On the other hand, positive guidance for monetary policy in 2019 characterized by the Fed striking an easier tone about future rate hikes without expressing undue concerns about economic growth is expected to trigger a stock market rally.
Investors tend to painstakingly parse through Fed statements because what it fails to say can sometimes be deemed even more important than what it actually says. For instance, Nick Colas, co-founder of DataTrek Research, says that deleting the words ‘gradual increases’ from the 200-word report or reverting to the more tame ‘gradual adjustments’ might signal a more dovish stance and is likely to support a rally.
But it will be a high-wire act for the Fed.
Drastically changing course on rates without that air cover is likely to be interpreted as pandering to the White House. Trump has openly criticized the Fed for hiking rates with the latest polemic coming just a day ago.
It also remains to be seen whether the market will be able to brush off a dimmer outlook for economic growth for a more dovish interest rate outlook. The central bank latest forecast had the U.S. economy growing at a 2.5-percent clip in 2019, and the market will be eagerly waiting for fresh projections on Wednesday.

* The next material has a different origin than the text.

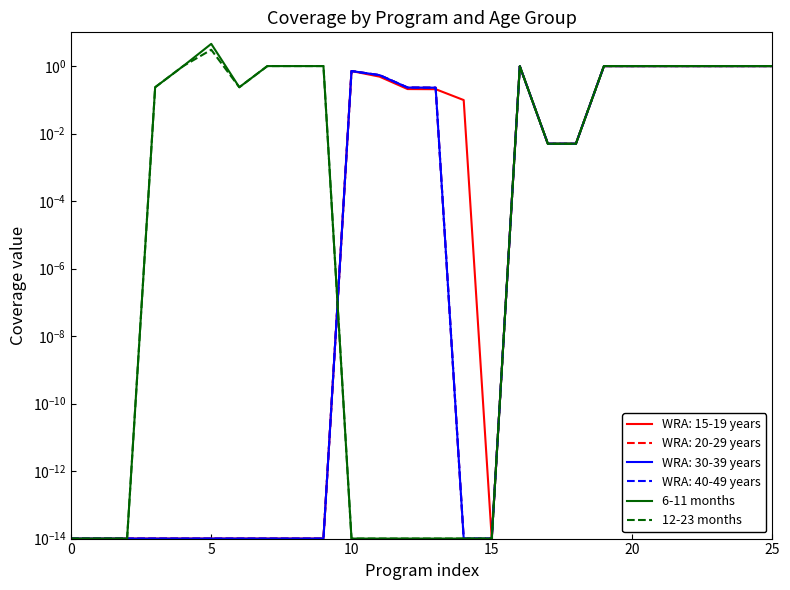

What is the value of the 6-11 months point at the 20th from the left?

1.0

David Bahsen, CIO at The Bahsen Group, is eyeing the following stock playbook if the Fed’s report comes across as dovish:
• Financials on a widening or stabilized yield curve
• Emerging markets on a dollar reversal and/or hopeful trade resolution
• Energy in increased capital expenditure and China trade imports Related: North America’s Largest Diamond Ever Discovered In Canada
If the markets do rally, then it will be an early Christmas gift for investors who have become accustomed to an end-of-year rally aka the Santa rally. Santa might not be real, but the Santa rally is a well-documented phenomenon characterized by the stock market rallying during the final five days of the year after Christmas and carrying on for the first two days of the new year.
Since 1969, the Santa rally has materialized on 36 of the past 47 holiday season giving it an almost 80-percent hit rate. Further, the seven-day rally has yielded a meaningful albeit smallish average return of 1.7 percent.
And so far, so good.
The Dow Jones and the S&P 500 have climbed slightly higher for the day:
(Click to enlarge)
(Click to enlarge)
Source: CNN Money
If the Fed’s early Christmas gift is not forthcoming, the situation could get a bit dicey. Failure for the Santa rally to show up frequently precedes bear markets, and a negative tone by the central bank might only serve to make a bad situation worse. Several punters have lately been calling the beginning of a bear market, with Jeff Gundlach aka the Bond King saying he absolutely believes the S&P 500 will descend below the lows set during the February selloff.
Meanwhile, CNBC’s Mad Money host Jim Cramer has christened it the most treacherous market he has seen in many years.
Of course, these guys could be dead wrong and the market might simply turn out to be taking a breather and not about to collapse in exhaustion as Cramer fears.